Important vendor links:
ESXi host fails with intermittent NMI PSOD on HP ProLiant Gen8 servers (2149043)
https://kb.vmware.com/kb/2149043
Advisory: (Revision) VMware - HPE ProLiant Gen8 Servers running VMware ESXi 5.5 Patch 10, VMware ESXi 6.0 Patch 4,
or VMware ESXi 6.5 May Experience Purple Screen Of Death (PSOD): LINT1 Motherboard Interrupt
http://h20564.www2.hpe.com/hpsc/doc/public/display?docId=emr_na-c05392947
.LINK
http://www.vcloudnine.de
#>
#Requires -Version 3.0
#Requires -Module VMware.VimAutomation.Core
# Parameter
Param (
[Parameter(Mandatory = $true)]
[string]$cluster = "Name of the vSphere Cluster"
)
# Get the ESXi hosts from the given cluster
$Hosts = Get-Cluster $cluster | Get-VMhost
# Create an empty array for the PowerShell object
$Results = @()
# Looping through the VMHosts
$Hosts | ForEach-Object {
$EsxCliv2 = Get-EsxCli -V2 -VMHost $_
$Arguments = $EsxCliv2.system.settings.kernel.list.CreateArgs()
$Arguments.option = "iovDisableIR"
$Output = $EsxCliv2.system.settings.kernel.list.Invoke($Arguments)
# Get the vendor and model of the current VMHost
$Model = $_ | Get-View | Select-Object @{N = 'Model'; E = {$_.Hardware.SystemInfo.Vendor + ' ' + $_.Hardware.SystemInfo.Model}}
# Properties for the PowerShell object
$PSOProps = @{
VMHost = $_.name
Model = $Model.Model
# The value of "Runtime" represents the current active mode of iovDisableIR
iovDisableIR = $Output.Runtime
}
$Results += New-Object -TypeName psobject -Property $PSOProps
}
# Getting a list of the affected hosts by filtering the output for iovDisableIR = TRUE and server models with "Gen8"
$AffectedHosts = $Results | Where-Object {$_.iovDisableIR -eq 'TRUE' -and $_.Model -like '*Gen8'} | Select-Object VMhost
$Count = ($AffectedHosts).Count
If ($Count -gt 0) {
Write-host `n
Write-Host -ForegroundColor Red "The following hosts are affected."
$AffectedHosts | Format-Table
}
else {
Write-host `n
Write-Host -ForegroundColor Green "None of your hosts seeems to be affected."
Write-host `n
break
}
# Change the iovDisableIR
Write-Host -ForegroundColor Green "Setting iovDisableIR to FALSE."
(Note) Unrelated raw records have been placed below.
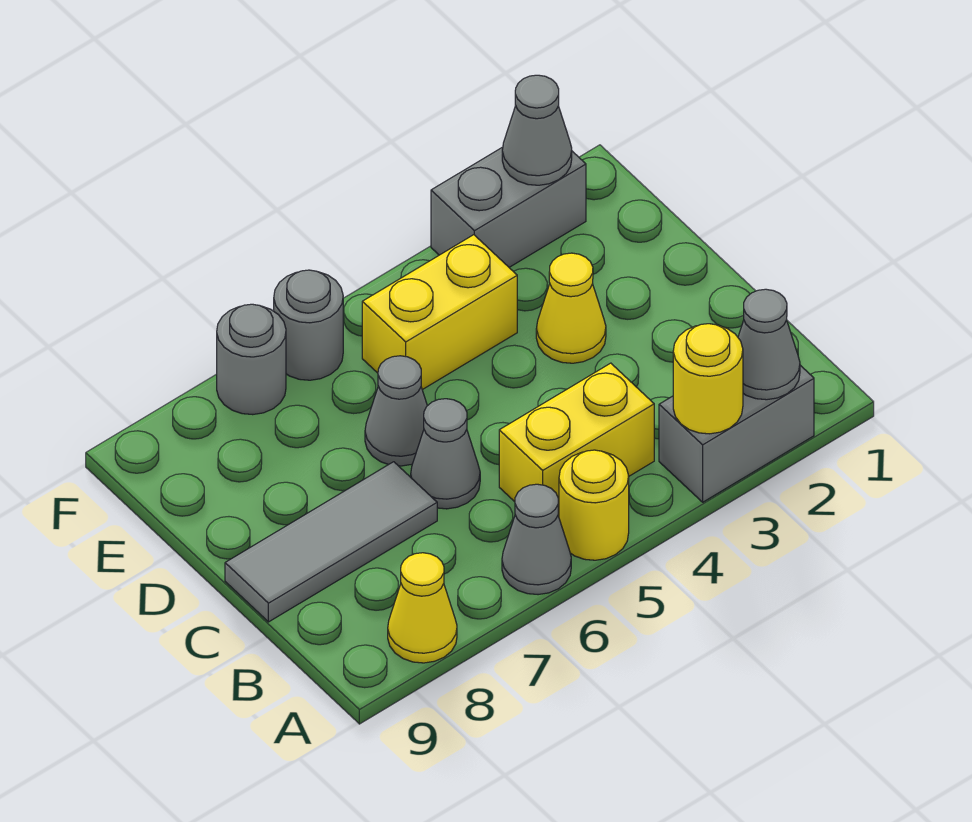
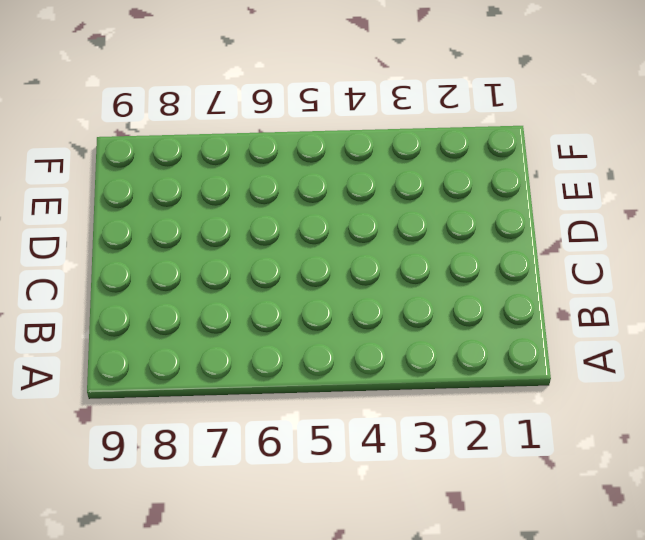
none -> grey brick A2:A3 level 1
none -> yellow round brick A5 level 1
none -> grey cone A6 level 1

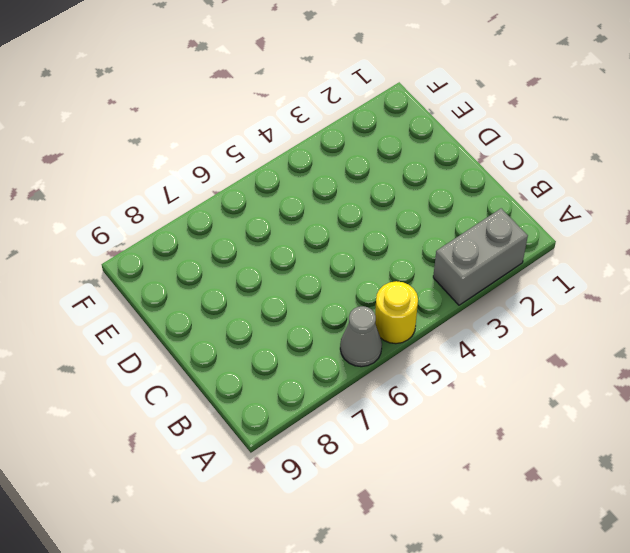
none -> yellow cone A8 level 1
none -> yellow brick B4:B5 level 1
none -> grey cone C6 level 1

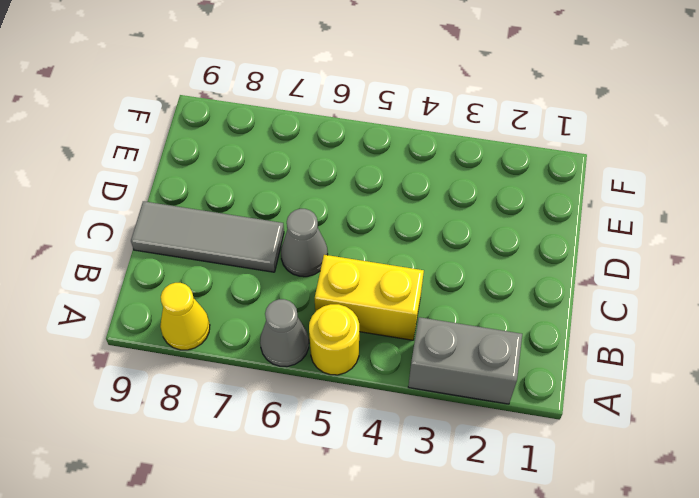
none -> yellow cone D3 level 1
none -> grey cone D6 level 1
none -> yellow brick E4:E5 level 1

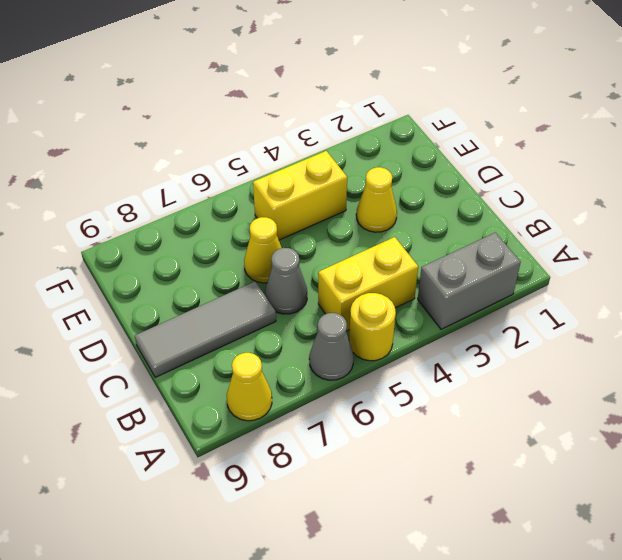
yellow cone D6 level 1 -> grey cone D6 level 1
none -> grey brick F2:F3 level 1
none -> grey round brick F6 level 1
none -> grey round brick F7 level 1

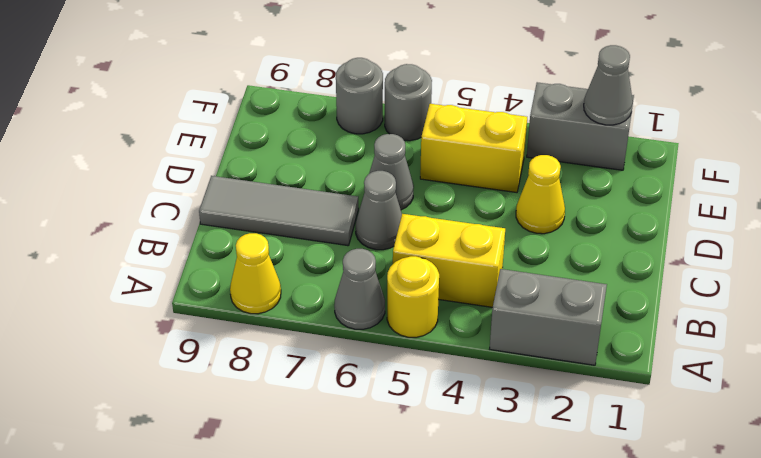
none -> grey cone A2 level 2
none -> yellow round brick A3 level 2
$AffectedHosts.VMhost | ForEach-Object {
# Current host
Write-host `n
Write-Host -ForegroundColor Green "Processing host $_."
try {
# Change iovDisableIR
$EsxCliv2 = Get-EsxCli -V2 -VMHost $_
$Arguments = $EsxCliv2.system.settings.kernel.set.CreateArgs()
$arguments.setting = "iovDisableIR"
$arguments.value = $false
$EsxCliv2.system.settings.kernel.set.Invoke($Arguments)
}
catch {
Write-Host -ForegroundColor Red "Ups... something with $_ went wrong."
}
Write-Host -ForegroundColor Green "Finished processing host $_."
}
Write-host `n
Write-Host -ForegroundColor Green "Script finished. Please reboot each host."